▶ **GOALS**:
[A] Answer these questions using the Stadia discussion:
(i) In which languages is most of the Android hobby coding done?
(ii) What is the ping to stadia.google.com on cable?
(iii) Which game is reported as still running great?
[B] Retype the Stadia discussion from "It's been a" up to and including "destroys the experience.".

▶ **GIVEN TEXT**:
►
It's been a self fulfilling prophecy for several years now. If you use any Google product, expect it to be added to the Google Graveyard[0] when you least expect it.
Which is why most of my Android hobby coding is anyway either Java or C++, they will outlast Android's fate no matter what, otherwise it is mobile Web.
I tried Stadia briefly as part of a free trial. I'm probably not considered a casual gamer, but even for casual gamers, I don't think they would tolerate the latency. It was awful.
Unpredictable and high latency with an interface taps into some very primitive anger (monkey smash) that I can't quite explain, and when you're trying to enjoy a game, it destroys the experience.
Annecdotally, I had the opposite experience, no lag, great graphics, was super impressed, too bad it did not have the games I like to play otherwise would have been subscribed.
Setup and closeness to their datacenters might be it. (I used a laptop on wifi, after which decent x86 openwrt router, fiber optic connection, ping to stadia.google.com is ~10ms on wifi, 7ms on cable)
Edit: just opened it up again, destiny is still running great
Whenever I'm excited by the prospect a new Google product, I remind myself that I am not Google's customer but their uncompensated QA team.
◄
▶ **DATASET RECORDS**:
►
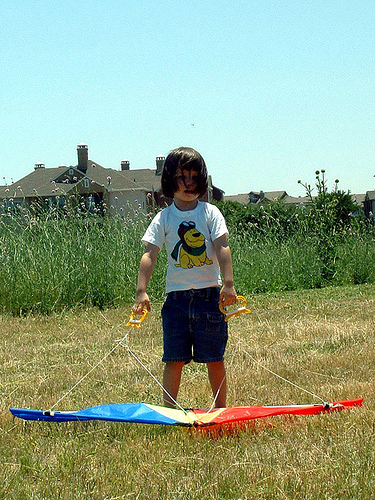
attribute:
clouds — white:
[223, 145, 282, 184]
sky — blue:
[1, 2, 363, 146]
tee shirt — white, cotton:
[140, 207, 232, 291]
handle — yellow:
[125, 306, 150, 332]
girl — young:
[137, 147, 239, 429]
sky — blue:
[2, 10, 331, 107]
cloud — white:
[229, 167, 285, 187]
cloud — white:
[251, 162, 296, 187]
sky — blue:
[204, 12, 339, 65]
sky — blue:
[2, 6, 98, 96]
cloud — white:
[95, 128, 129, 156]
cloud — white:
[256, 175, 294, 191]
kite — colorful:
[11, 396, 366, 425]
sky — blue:
[305, 6, 355, 67]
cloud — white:
[344, 167, 366, 191]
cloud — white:
[358, 177, 365, 185]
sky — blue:
[156, 10, 243, 93]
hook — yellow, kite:
[221, 293, 251, 318]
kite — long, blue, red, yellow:
[11, 394, 364, 428]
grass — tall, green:
[246, 229, 370, 286]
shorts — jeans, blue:
[163, 285, 228, 363]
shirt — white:
[139, 201, 230, 292]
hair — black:
[161, 145, 210, 201]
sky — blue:
[13, 10, 347, 53]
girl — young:
[122, 145, 244, 413]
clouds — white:
[1, 93, 371, 214]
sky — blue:
[1, 0, 369, 211]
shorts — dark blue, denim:
[161, 285, 233, 364]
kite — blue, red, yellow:
[11, 289, 365, 427]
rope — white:
[43, 325, 135, 417]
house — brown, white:
[0, 146, 224, 233]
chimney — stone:
[75, 142, 89, 171]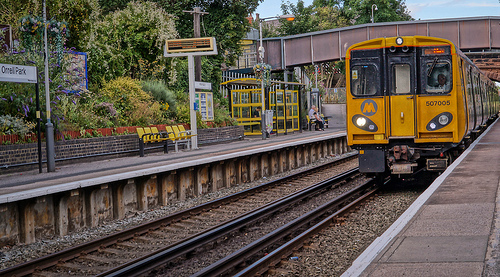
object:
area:
[221, 78, 307, 136]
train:
[343, 33, 500, 185]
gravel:
[0, 192, 421, 277]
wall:
[1, 135, 138, 172]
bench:
[135, 124, 198, 156]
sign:
[165, 37, 214, 53]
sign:
[195, 82, 214, 122]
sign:
[59, 52, 90, 97]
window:
[426, 61, 451, 92]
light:
[430, 115, 449, 130]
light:
[395, 37, 403, 45]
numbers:
[426, 100, 451, 107]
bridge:
[263, 15, 499, 70]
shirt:
[309, 109, 319, 119]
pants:
[315, 120, 324, 129]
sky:
[389, 0, 495, 25]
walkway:
[256, 16, 499, 72]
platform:
[348, 120, 500, 276]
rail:
[92, 188, 378, 277]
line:
[335, 183, 437, 277]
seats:
[143, 134, 197, 144]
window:
[394, 64, 411, 94]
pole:
[35, 81, 43, 173]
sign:
[0, 63, 37, 83]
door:
[387, 53, 417, 136]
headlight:
[356, 116, 367, 126]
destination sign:
[424, 47, 446, 54]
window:
[351, 64, 377, 96]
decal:
[360, 99, 378, 117]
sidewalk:
[0, 126, 346, 195]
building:
[219, 78, 308, 136]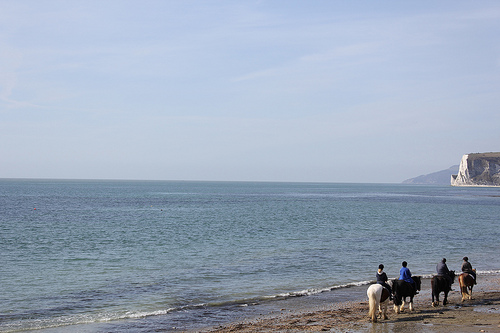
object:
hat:
[378, 263, 386, 271]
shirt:
[397, 267, 415, 282]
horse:
[364, 277, 402, 324]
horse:
[386, 275, 423, 314]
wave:
[0, 271, 366, 329]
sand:
[133, 271, 500, 332]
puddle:
[471, 302, 500, 315]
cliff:
[448, 172, 458, 185]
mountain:
[450, 150, 500, 187]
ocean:
[0, 177, 500, 333]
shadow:
[379, 313, 440, 324]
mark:
[419, 317, 435, 325]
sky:
[2, 2, 498, 153]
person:
[374, 260, 394, 302]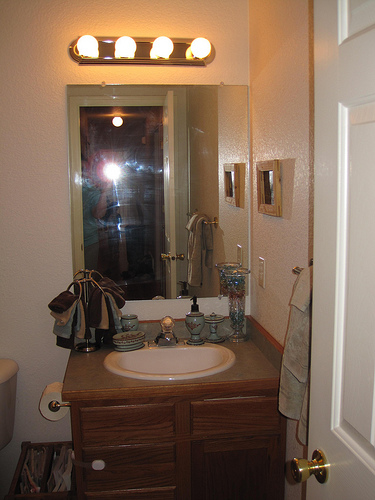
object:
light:
[72, 35, 99, 67]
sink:
[102, 339, 236, 381]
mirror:
[66, 85, 248, 299]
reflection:
[93, 147, 148, 280]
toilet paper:
[37, 383, 68, 420]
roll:
[49, 401, 62, 413]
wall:
[249, 1, 313, 378]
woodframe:
[308, 2, 314, 331]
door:
[288, 0, 374, 500]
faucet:
[156, 314, 177, 347]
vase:
[220, 266, 251, 342]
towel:
[277, 266, 310, 445]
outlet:
[256, 255, 266, 289]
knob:
[290, 448, 329, 483]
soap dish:
[113, 332, 147, 353]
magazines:
[66, 443, 73, 495]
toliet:
[0, 359, 20, 449]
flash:
[105, 160, 124, 185]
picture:
[255, 161, 284, 218]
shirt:
[115, 161, 142, 227]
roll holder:
[49, 402, 70, 411]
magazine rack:
[8, 442, 75, 498]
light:
[191, 37, 212, 61]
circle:
[191, 37, 212, 62]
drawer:
[78, 404, 176, 446]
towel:
[48, 293, 85, 312]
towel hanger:
[290, 265, 303, 276]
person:
[79, 161, 108, 275]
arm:
[89, 185, 111, 222]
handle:
[157, 316, 173, 334]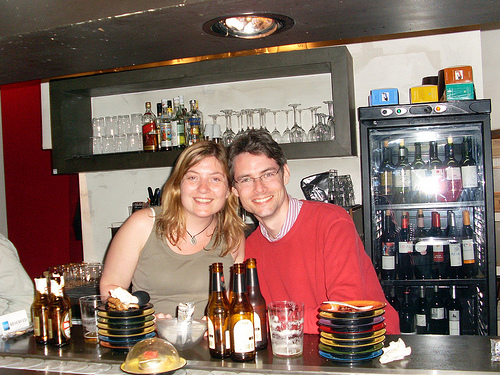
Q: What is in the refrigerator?
A: Bottles of wine.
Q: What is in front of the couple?
A: Beer bottles.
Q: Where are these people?
A: At a bar.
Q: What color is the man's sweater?
A: Red.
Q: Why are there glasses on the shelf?
A: For making and serving drinks.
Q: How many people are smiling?
A: Two.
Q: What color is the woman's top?
A: Beige.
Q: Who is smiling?
A: A young couple.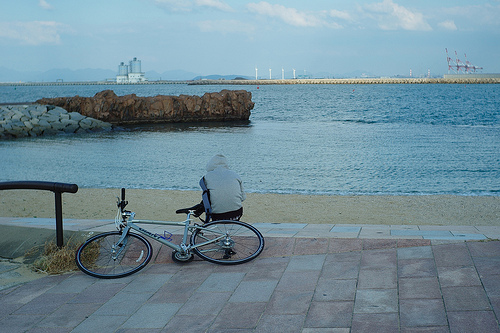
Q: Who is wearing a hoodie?
A: A person.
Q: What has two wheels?
A: A bicycle.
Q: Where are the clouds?
A: In the sky.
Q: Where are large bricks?
A: On the ground.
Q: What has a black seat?
A: The bicycle.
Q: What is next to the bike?
A: A railing.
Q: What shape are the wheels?
A: Round.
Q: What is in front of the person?
A: Sand.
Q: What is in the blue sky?
A: Clouds.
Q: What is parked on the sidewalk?
A: Bicycle.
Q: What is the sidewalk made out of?
A: Brick.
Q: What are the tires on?
A: Bike.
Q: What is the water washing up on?
A: Sand.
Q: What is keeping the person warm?
A: Sweatshirt.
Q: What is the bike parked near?
A: Railing.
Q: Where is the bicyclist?
A: Beach.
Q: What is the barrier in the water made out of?
A: Rocks.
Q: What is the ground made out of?
A: Bricks.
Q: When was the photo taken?
A: Daytime.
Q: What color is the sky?
A: Blue.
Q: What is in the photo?
A: A bicycle.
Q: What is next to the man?
A: A bike.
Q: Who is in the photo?
A: A man.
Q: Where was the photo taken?
A: On a beach.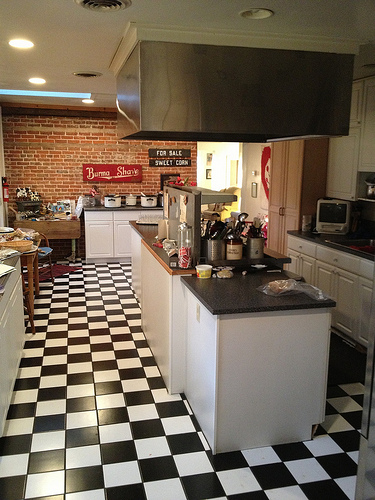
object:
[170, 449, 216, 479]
◄
▶ **EXPECTED RESULTS**:
[A]
(i) Java or C++
(ii) 7ms
(iii) Destiny

[B]
It's been a self fulfilling prophecy for several years now. If you use any Google product, expect it to be added to the Google Graveyard[0] when you least expect it.
Which is why most of my Android hobby coding is anyway either Java or C++, they will outlast Android's fate no matter what, otherwise it is mobile Web.
I tried Stadia briefly as part of a free trial. I'm probably not considered a casual gamer, but even for casual gamers, I don't think they would tolerate the latency. It was awful.
Unpredictable and high latency with an interface taps into some very primitive anger (monkey smash) that I can't quite explain, and when you're trying to enjoy a game, it destroys the experience.